[Start of section]
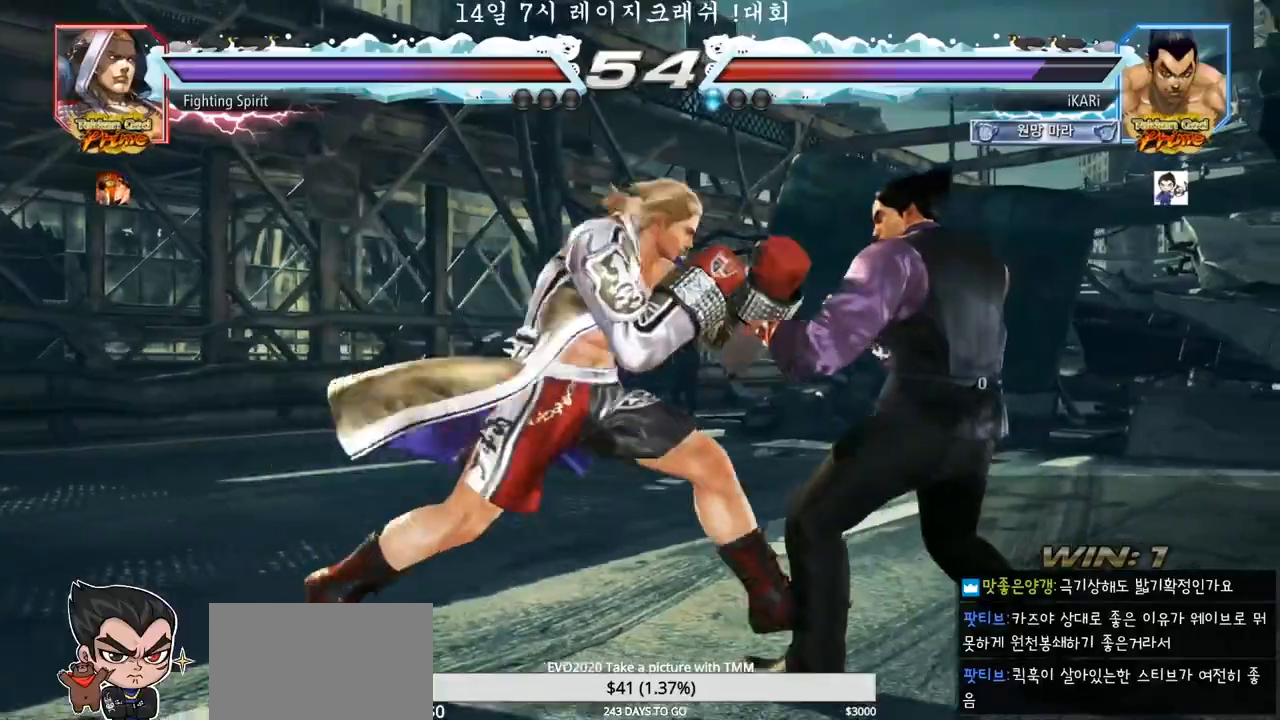
{"buttons": [], "left_stick": "right", "events": [[17, "left_stick", "center"], [100, "left_stick", "right"], [183, "left_stick", "center"], [233, "left_stick", "right"]]}
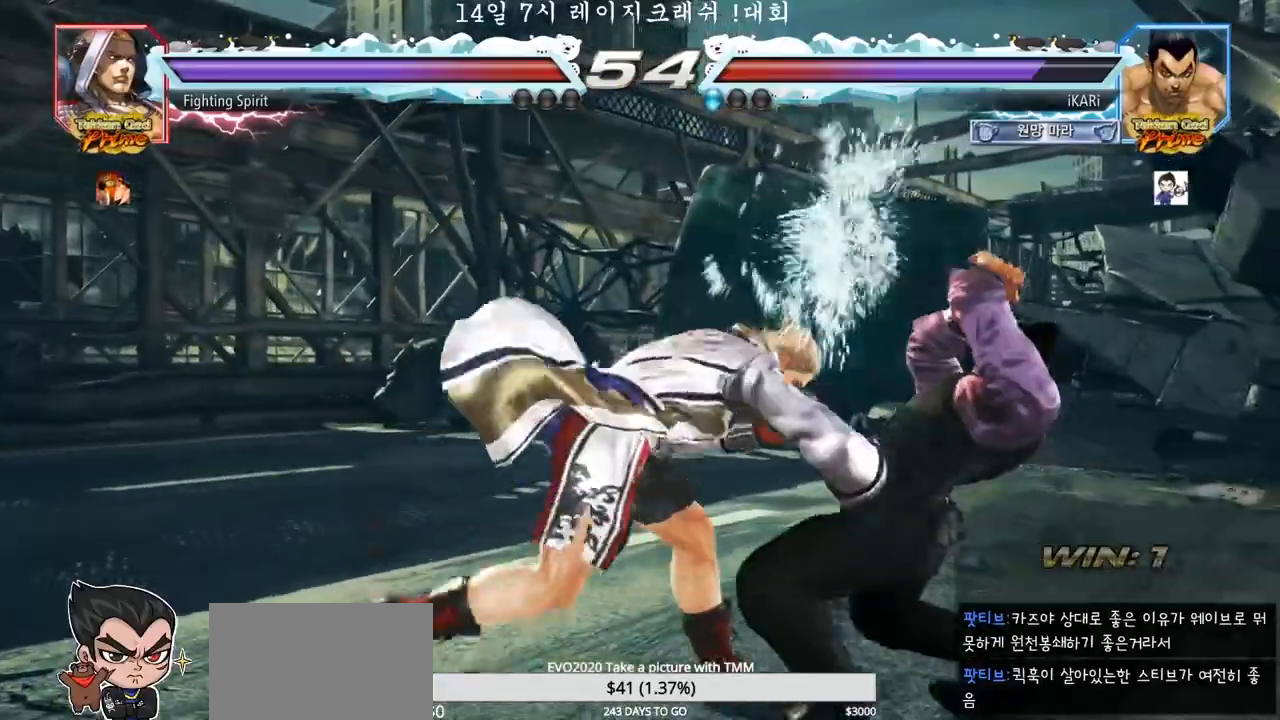
{"buttons": [], "left_stick": "up", "events": [[33, "left_stick", "center"], [483, "left_stick", "up"]]}
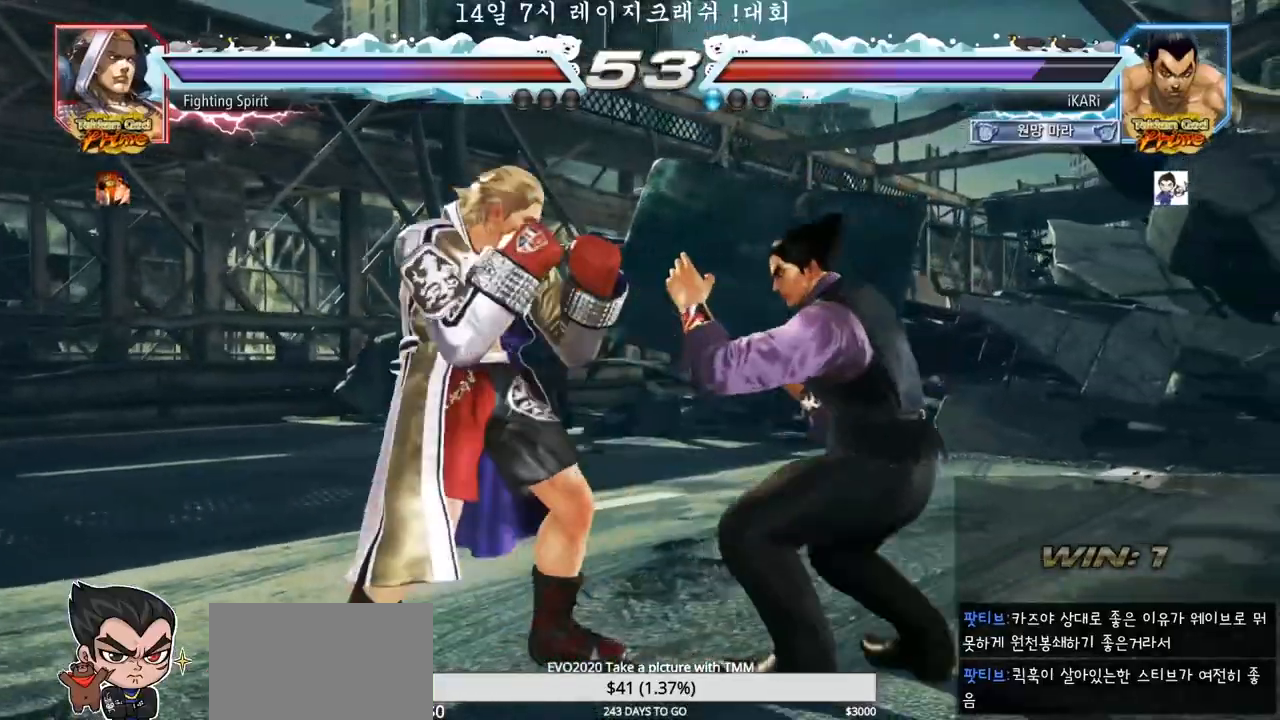
{"buttons": [], "left_stick": "center", "events": [[50, "left_stick", "center"], [167, "left_stick", "up"], [450, "left_stick", "center"]]}
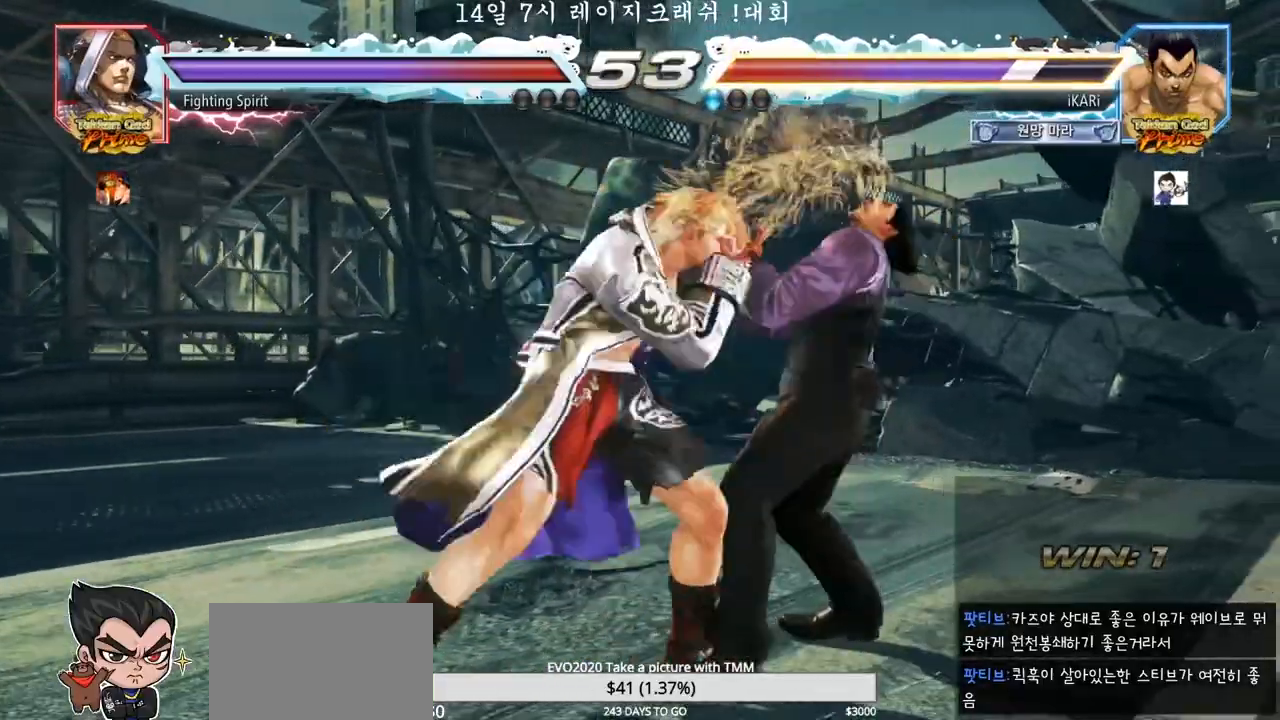
{"buttons": [], "left_stick": "right", "events": [[50, "left_stick", "down-left"], [133, "left_stick", "right"], [400, "left_stick", "center"], [467, "left_stick", "right"]]}
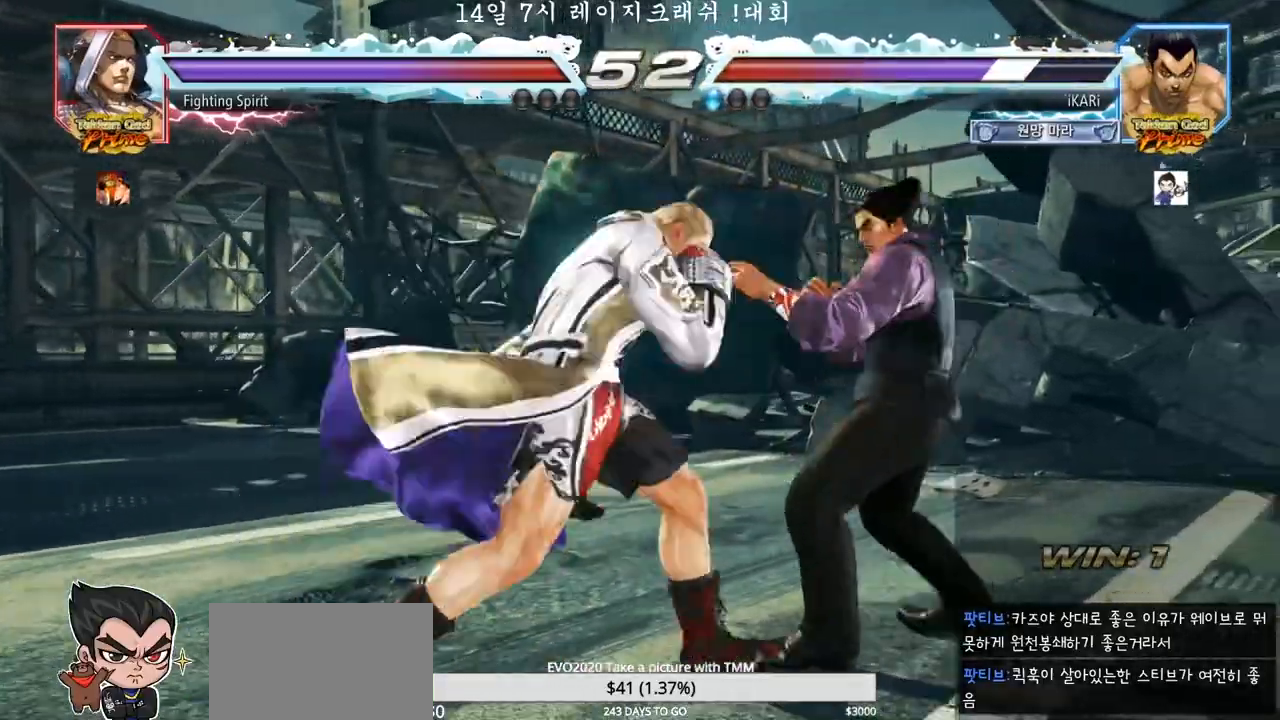
{"buttons": [], "left_stick": "right", "events": [[67, "left_stick", "center"], [133, "left_stick", "right"]]}
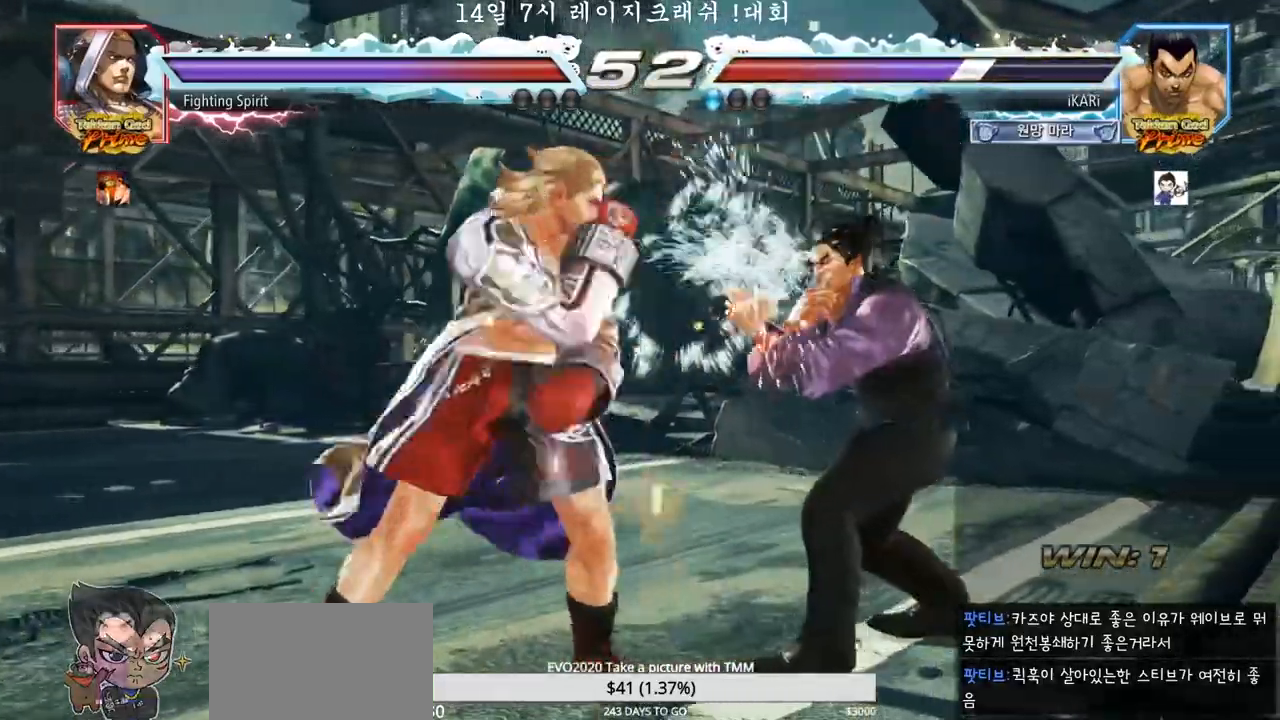
{"buttons": [], "left_stick": "right", "events": [[67, "left_stick", "center"], [267, "left_stick", "up"], [367, "left_stick", "right"]]}
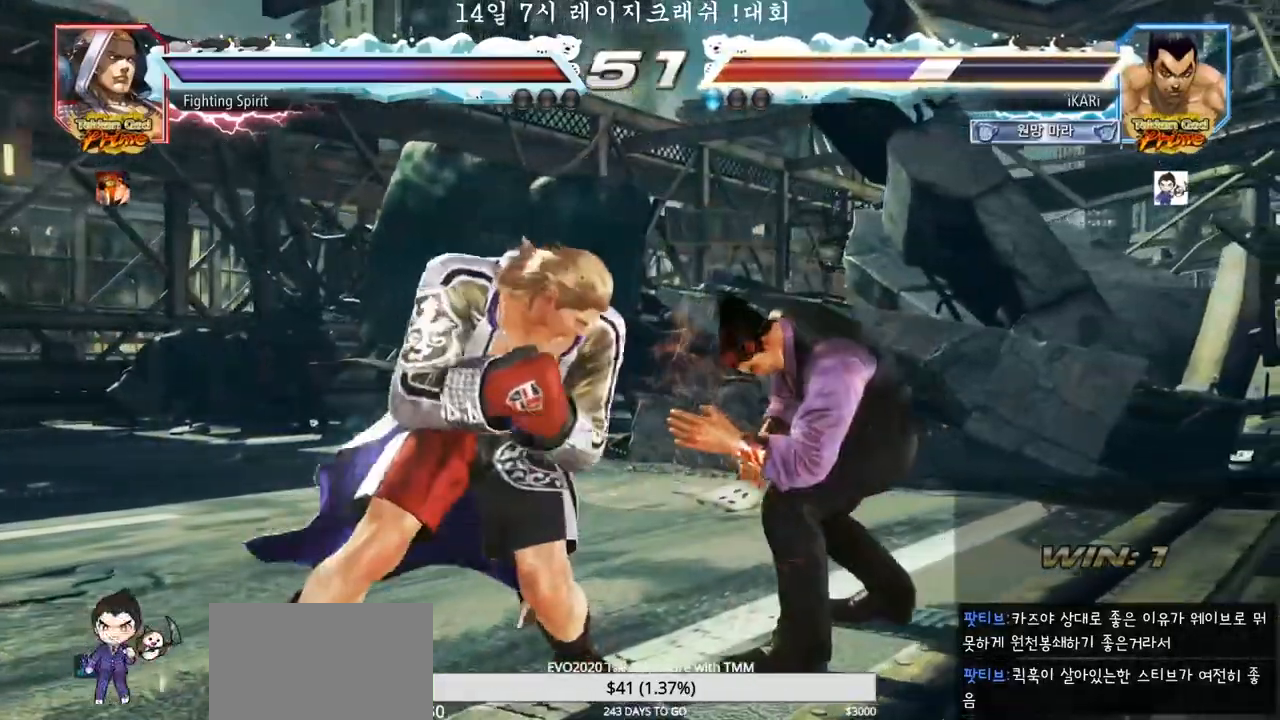
{"buttons": [], "left_stick": "up", "events": [[17, "left_stick", "center"], [200, "left_stick", "up"], [250, "left_stick", "center"], [333, "left_stick", "up"]]}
[End of section]
◆ DESCRIPTION OF THE TASK: Your answer should consist of each line of the data above in which the word "right" occurs.

◆ OUTPUT OF THE TASK:
{"buttons": [], "left_stick": "right", "events": [[17, "left_stick", "center"], [100, "left_stick", "right"], [183, "left_stick", "center"], [233, "left_stick", "right"]]}
{"buttons": [], "left_stick": "right", "events": [[50, "left_stick", "down-left"], [133, "left_stick", "right"], [400, "left_stick", "center"], [467, "left_stick", "right"]]}
{"buttons": [], "left_stick": "right", "events": [[67, "left_stick", "center"], [133, "left_stick", "right"]]}
{"buttons": [], "left_stick": "right", "events": [[67, "left_stick", "center"], [267, "left_stick", "up"], [367, "left_stick", "right"]]}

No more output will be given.